TASK BRIEF
Copy each of the following lines character for character, keeping the original spacing, punctuation, and line breaks.

DATA FOR ANALYSIS
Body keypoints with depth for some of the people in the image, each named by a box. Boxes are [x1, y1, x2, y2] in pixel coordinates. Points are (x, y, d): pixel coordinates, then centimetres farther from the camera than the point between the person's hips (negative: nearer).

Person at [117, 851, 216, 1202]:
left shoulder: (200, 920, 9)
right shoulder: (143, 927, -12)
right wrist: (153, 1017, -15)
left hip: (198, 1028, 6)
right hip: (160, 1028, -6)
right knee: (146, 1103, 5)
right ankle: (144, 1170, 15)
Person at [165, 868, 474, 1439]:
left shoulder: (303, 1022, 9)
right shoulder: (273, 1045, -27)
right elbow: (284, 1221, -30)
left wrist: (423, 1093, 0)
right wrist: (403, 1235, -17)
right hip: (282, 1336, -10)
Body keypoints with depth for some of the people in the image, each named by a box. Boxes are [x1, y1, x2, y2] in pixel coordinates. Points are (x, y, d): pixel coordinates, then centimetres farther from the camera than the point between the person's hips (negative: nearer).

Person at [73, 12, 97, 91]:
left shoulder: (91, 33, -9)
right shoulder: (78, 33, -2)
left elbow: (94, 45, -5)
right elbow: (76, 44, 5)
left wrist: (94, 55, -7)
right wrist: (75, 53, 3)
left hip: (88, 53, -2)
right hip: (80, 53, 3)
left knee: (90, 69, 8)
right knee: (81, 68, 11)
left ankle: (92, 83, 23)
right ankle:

WRITTEN ANSWER
Body keypoints with depth for some of the people in the image, each named by a box. Boxes are [x1, y1, x2, y2] in pixel coordinates. Points are (x, y, d): pixel coordinates, then centimetres farther from the camera than the point between the person's hips (negative: nearer).

Person at [117, 851, 216, 1202]:
left shoulder: (200, 920, 9)
right shoulder: (143, 927, -12)
right wrist: (153, 1017, -15)
left hip: (198, 1028, 6)
right hip: (160, 1028, -6)
right knee: (146, 1103, 5)
right ankle: (144, 1170, 15)
Person at [165, 868, 474, 1439]:
left shoulder: (303, 1022, 9)
right shoulder: (273, 1045, -27)
right elbow: (284, 1221, -30)
left wrist: (423, 1093, 0)
right wrist: (403, 1235, -17)
right hip: (282, 1336, -10)
Body keypoints with depth for some of the people in the image, each named by a box. Boxes are [x1, y1, x2, y2] in pixel coordinates. Points are (x, y, d): pixel coordinates, then centimetres farther from the camera than the point between the person's hips (negative: nearer).

Person at [73, 12, 97, 91]:
left shoulder: (91, 33, -9)
right shoulder: (78, 33, -2)
left elbow: (94, 45, -5)
right elbow: (76, 44, 5)
left wrist: (94, 55, -7)
right wrist: (75, 53, 3)
left hip: (88, 53, -2)
right hip: (80, 53, 3)
left knee: (90, 69, 8)
right knee: (81, 68, 11)
left ankle: (92, 83, 23)
right ankle:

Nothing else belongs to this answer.